World Youth Conference 2014
The 2014 World Conference on Youth (WCY), held from 6th -10th May 2014 in Colombo, Sri Lanka, brought together more than a thousand young people from 120 countries, as well as 53 governmental delegations, 28 of which included ministers or deputy ministers responsible for youth.
The conference also had participants and observers from various UN agencies and intergovernmental and non-governmental organisations dealing with youth. President of the United Nations General Assembly Dr. John William Ashe and special envoy on Youth Affairs of the Unite Nations Secretary General Ban Ki Moon, Ahamad Al Hendavi were among the special guests.
Focused on ‘mainstreaming youth in the post-2015 development agenda’, the conference led to the Colombo Declaration on Youth – a joint text agreed upon by the youth and governmental delegations, outlining recommendations for action in 14 areas, including achieving good governance & accountability, youth-led development, gender equality, and education.
If you want to read more about WYC you can check srilankaguardian.org or youthpolicy.org.

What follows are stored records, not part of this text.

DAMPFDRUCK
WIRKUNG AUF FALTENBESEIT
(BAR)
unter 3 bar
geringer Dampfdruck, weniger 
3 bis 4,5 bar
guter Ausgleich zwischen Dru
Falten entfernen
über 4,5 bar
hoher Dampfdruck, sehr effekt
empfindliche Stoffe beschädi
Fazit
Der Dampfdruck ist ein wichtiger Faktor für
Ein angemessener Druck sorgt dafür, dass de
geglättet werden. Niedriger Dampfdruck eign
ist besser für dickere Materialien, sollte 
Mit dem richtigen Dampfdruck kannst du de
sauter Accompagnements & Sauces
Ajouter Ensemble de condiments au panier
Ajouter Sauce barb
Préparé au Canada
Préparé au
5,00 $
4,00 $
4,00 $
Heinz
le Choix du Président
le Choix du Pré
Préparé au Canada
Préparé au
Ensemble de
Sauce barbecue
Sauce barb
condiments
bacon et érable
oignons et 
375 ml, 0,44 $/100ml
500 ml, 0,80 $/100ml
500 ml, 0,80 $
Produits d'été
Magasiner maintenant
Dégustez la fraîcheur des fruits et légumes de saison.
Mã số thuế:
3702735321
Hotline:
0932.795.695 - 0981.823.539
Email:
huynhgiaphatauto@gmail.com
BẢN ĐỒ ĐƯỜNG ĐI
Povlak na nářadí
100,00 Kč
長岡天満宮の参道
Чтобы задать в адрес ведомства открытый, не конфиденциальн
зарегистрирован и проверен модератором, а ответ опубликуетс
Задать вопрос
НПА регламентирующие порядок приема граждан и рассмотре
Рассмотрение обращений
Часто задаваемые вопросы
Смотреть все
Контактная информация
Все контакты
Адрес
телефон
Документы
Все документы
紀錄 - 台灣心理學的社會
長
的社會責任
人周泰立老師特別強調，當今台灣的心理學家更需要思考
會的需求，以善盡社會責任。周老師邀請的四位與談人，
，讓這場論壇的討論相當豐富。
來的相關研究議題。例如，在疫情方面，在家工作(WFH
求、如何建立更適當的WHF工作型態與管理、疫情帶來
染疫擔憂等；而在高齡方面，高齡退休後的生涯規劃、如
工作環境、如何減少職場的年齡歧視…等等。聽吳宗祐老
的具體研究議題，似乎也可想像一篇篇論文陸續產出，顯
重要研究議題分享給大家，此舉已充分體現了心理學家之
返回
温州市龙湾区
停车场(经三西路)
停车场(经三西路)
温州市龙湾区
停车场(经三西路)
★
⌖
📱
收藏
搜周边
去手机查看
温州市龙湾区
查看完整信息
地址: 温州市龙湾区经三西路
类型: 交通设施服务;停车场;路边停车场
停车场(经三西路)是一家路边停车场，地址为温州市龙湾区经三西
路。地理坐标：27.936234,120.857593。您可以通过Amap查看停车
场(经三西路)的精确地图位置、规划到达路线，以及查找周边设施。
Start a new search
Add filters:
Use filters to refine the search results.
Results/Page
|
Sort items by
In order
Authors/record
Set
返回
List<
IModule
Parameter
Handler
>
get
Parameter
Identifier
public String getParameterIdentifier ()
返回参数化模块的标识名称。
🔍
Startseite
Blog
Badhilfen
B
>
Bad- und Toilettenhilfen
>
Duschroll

One of the participants, Damjan Nikolovski, shared his impressions about the WYC. He was choosed to participate by Macedonian Government, since he is active youth worker for a long time:
"Rewarding, inspiring yet frustrating experience! Went there with high expectations for the outcome document, having in mind the great zero draft, to see how it was chopped with the speed of light by the representatives of the conservative governments led by the UAE. And we couldn't do much about it since the format of the conference was us- young people having workshops on the different foundations and themes and produce inputs for the only one youth representative in the negotiating room with all the governments representatives where the final document was tailored. So realizing at certain point that a lot of our points are going to be erased, we focused on the annex of the declaration as the real youth voice. So in the end I think we did a good job. Of course it was inspiring and fulfilling to work with so many great young people from around the globe, to develop statements that are politically correct, don't sound so progressive and yet contain everything you stand and fight for, to see pro-youth countries in the negotiating room (such as Brazil) taking a stand with us... And outside the conference hall, the new friendships made with so many inspiring people, the treatment we had from our hosts and never tiering volunteers and the cultural exploration of Sri Lanka were just amazing and something I'll cherish for the rest of my life."